I’d go into a high school and find the snobby girl who picks on the nerdy boys, and I’d drop her panties while she was giving a book report.
I would go to my ex-wife’s house and leave a pair of tighty-whities in her pocketbook, with it open. (She did something similar to me, left a pair of her panties next to my bed when she picked up my daughter while I was at work…pissed off my girlfriend big time!)
I would go to the IRS office and format all their computers, steal all their pens, short-sheet their beds, and glue their butt cheeks together.
Just for good measure, I’d stop time when we knew where Osama bin Laden was, go get him, duct tape him and put him on the White House lawn.
More mundane, but I’d use it to check the cards/stack the deck while gambling in a casino. Straight flush at three card poker, betting table maximum, 40-1 payout.
In my younger days, I’d probably have overindulged in avoidance behavior: Use it to get out of doing some unpleasant task. Thus, I’d probably have gotten psychologically stuck inside the stopped time, and never been willing to come out.
I’ve always wanted to do this too. Usually it was to get a paper done or some other task because I was such a procrastinator. And right up there with that was walking into the bank and grabbing a whole lot of money. Wow, you guys worried about the physics of it? What would you breathe? Air, of course. Air only for you. I also thought it would be fun if you could stop time with one other person so you could have fun together while everyone else was frozen. I’m impressed with the ideas to do all sorts of good. I honestly never thought about that before…

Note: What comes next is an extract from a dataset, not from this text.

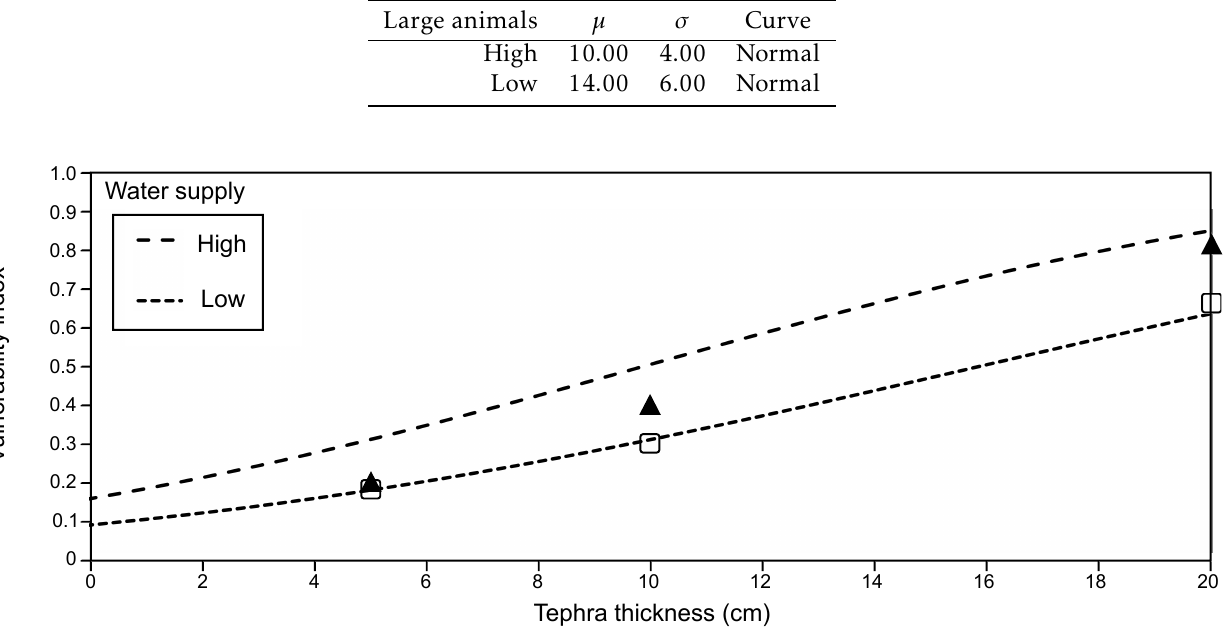
Figure A5: Estimated high and low vulnerability indices large animals exposed to 0—20 cm of tephra fall from the Laacher See eruption. Table A5 – Fitting parameters for vulnerability curves based on food supply (large animals) in Figure A5.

Of course rather than breaking into the Chicago Reader’s web host and making the changes that way, I’d get the money to pay for the members’ accounts. I’d do this by stealing from James Hoffa, because I hate him. And as long as I were at it, I’d pants him, too.
Oh, yeah, I’d still have to break in in order to do the “charter” part.
Why do I have a mental picture of someone in stopped or slowed time touching someone’s arm and breaking it? From some movie or comic book or manga or something… Or maybe just an amalgam of a bunch of things.
I wouldn’t do anything evil or destructive other than to get even with my enemies and sabotaging their lives. The possibilities here are endless.
If I knew the bank’s security camera wouldn’t even be able to capture one single frame of my presence I’d have myself a good run at all the free money (okay, maybe that’s evil, but still…)
If I knew my time was infinite I’d go see all the places I’ve wanted to see. I just hope any pictures I took would come with me once time resumed. I suppose I could shoot video, but it would look strange seeing the whole world stuck in pause mode, and I’m not even sure if a video camera would be capable of capturing what I see as a moment of time stopped.
I’d use this extra time to get caught up on all the things I don’t have time to do now.
But if time is stopped, how would you travel? It’s not like planes are going to move, and even if your car does, you’d have to get around all the other frozen traffic, pedestrians, etc.
Yea, actually, even if we assume anything that is a part of you is not affected, every air molecule on the surface of your skin would refuse to budge, for pretty much the reason Boyo Jim stated.